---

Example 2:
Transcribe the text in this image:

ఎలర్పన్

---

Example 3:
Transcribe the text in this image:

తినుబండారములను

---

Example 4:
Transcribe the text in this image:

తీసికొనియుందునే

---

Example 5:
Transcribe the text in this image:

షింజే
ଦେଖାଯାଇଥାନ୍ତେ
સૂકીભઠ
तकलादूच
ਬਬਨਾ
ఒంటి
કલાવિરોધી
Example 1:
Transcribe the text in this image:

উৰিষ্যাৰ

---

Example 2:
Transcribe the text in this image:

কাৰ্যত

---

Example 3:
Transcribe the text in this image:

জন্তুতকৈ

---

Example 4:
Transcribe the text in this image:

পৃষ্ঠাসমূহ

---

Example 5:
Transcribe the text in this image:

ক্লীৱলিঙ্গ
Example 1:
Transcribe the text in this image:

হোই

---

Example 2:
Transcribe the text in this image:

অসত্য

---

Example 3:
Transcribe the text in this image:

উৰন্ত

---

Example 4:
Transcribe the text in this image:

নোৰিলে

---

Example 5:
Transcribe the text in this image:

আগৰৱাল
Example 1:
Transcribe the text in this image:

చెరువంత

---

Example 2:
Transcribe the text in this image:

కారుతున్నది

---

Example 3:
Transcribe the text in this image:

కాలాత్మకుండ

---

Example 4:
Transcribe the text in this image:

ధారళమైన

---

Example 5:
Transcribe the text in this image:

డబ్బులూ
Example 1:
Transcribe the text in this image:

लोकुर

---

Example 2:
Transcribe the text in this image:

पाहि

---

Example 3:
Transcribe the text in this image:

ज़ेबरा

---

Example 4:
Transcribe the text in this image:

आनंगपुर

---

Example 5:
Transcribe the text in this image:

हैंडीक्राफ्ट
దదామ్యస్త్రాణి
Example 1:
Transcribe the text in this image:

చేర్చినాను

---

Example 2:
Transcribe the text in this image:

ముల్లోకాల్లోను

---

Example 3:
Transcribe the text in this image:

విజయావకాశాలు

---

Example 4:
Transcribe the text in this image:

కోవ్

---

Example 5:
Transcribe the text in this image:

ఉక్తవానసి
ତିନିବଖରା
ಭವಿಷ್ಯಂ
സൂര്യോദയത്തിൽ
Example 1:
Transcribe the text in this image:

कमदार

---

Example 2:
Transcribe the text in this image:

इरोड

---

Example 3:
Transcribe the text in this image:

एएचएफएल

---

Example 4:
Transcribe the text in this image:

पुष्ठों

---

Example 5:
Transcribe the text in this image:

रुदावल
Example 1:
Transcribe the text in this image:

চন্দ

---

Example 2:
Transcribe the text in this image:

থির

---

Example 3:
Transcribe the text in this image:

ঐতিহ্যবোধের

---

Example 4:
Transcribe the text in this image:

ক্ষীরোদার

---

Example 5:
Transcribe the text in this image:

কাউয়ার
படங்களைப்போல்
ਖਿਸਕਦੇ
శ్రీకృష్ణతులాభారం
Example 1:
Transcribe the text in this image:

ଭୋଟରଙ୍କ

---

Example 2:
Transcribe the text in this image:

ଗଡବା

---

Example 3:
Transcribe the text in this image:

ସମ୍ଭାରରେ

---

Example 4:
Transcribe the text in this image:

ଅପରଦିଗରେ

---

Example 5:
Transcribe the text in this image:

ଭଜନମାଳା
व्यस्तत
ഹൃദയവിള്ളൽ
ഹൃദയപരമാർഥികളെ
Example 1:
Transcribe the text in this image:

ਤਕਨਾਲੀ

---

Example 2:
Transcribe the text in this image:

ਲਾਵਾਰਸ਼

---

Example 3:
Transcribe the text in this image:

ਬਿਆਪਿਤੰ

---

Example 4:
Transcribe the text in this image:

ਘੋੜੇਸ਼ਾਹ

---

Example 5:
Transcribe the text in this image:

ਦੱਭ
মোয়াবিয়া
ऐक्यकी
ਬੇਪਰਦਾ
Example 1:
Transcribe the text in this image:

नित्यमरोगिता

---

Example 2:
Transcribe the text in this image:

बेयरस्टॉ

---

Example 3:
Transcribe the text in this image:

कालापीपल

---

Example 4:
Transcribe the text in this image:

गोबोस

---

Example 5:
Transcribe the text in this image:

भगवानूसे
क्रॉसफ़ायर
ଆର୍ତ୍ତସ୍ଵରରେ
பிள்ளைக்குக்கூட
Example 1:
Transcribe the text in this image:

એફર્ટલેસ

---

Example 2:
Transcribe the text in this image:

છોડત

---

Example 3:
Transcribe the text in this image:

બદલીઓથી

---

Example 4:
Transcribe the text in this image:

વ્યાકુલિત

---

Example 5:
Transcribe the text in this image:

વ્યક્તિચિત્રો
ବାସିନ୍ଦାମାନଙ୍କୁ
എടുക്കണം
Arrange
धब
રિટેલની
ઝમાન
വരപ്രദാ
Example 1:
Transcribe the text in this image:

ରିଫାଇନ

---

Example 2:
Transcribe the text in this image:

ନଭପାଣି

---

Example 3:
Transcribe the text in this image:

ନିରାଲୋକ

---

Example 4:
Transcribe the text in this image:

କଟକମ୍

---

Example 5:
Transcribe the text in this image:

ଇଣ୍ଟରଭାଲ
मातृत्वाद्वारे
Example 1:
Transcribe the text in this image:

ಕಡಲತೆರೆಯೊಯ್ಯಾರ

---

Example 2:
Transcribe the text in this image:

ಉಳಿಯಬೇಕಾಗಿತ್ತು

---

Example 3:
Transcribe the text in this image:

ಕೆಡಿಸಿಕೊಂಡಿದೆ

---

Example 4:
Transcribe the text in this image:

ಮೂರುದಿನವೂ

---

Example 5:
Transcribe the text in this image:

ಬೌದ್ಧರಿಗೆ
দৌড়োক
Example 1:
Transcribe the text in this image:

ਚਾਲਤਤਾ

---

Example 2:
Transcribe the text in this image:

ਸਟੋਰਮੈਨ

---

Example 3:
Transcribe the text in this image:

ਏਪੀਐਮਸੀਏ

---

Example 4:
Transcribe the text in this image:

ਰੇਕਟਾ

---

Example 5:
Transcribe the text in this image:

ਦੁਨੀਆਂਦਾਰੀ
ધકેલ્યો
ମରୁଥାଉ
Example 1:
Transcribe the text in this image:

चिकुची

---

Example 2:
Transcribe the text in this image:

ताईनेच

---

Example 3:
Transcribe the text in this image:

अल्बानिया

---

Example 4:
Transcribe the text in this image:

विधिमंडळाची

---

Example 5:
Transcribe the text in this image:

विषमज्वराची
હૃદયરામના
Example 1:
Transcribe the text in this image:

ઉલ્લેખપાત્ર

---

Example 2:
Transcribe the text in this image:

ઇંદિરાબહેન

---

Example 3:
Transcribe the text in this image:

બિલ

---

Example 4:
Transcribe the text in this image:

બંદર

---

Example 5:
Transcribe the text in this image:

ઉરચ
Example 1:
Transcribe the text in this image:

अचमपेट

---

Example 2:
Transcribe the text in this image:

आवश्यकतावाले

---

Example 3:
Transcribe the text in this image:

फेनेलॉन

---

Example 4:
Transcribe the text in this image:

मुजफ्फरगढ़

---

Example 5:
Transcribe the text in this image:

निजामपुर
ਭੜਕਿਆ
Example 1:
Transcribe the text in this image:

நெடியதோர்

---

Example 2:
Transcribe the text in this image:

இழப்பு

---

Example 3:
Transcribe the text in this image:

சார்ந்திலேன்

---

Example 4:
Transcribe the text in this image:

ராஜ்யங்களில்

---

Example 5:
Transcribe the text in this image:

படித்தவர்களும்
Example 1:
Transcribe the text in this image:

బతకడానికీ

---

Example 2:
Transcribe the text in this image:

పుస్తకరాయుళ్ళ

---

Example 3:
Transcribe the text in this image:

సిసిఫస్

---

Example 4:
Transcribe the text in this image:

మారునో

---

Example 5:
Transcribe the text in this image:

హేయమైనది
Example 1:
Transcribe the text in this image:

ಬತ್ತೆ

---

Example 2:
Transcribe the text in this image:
........
* [WRITTEN EXERCISE]: Please switch "Transcribe" to "Write out" in the listing from its first line up to and including the line with "కాలాత్మకుండ". Return those lines with nothing else changed.

* [ANSWER TO THIS TASK]:
---

Example 2:
Write out the text in this image:

ఎలర్పన్

---

Example 3:
Write out the text in this image:

తినుబండారములను

---

Example 4:
Write out the text in this image:

తీసికొనియుందునే

---

Example 5:
Write out the text in this image:

షింజే
ଦେଖାଯାଇଥାନ୍ତେ
સૂકીભઠ
तकलादूच
ਬਬਨਾ
ఒంటి
કલાવિરોધી
Example 1:
Write out the text in this image:

উৰিষ্যাৰ

---

Example 2:
Write out the text in this image:

কাৰ্যত

---

Example 3:
Write out the text in this image:

জন্তুতকৈ

---

Example 4:
Write out the text in this image:

পৃষ্ঠাসমূহ

---

Example 5:
Write out the text in this image:

ক্লীৱলিঙ্গ
Example 1:
Write out the text in this image:

হোই

---

Example 2:
Write out the text in this image:

অসত্য

---

Example 3:
Write out the text in this image:

উৰন্ত

---

Example 4:
Write out the text in this image:

নোৰিলে

---

Example 5:
Write out the text in this image:

আগৰৱাল
Example 1:
Write out the text in this image:

చెరువంత

---

Example 2:
Write out the text in this image:

కారుతున్నది

---

Example 3:
Write out the text in this image:

కాలాత్మకుండ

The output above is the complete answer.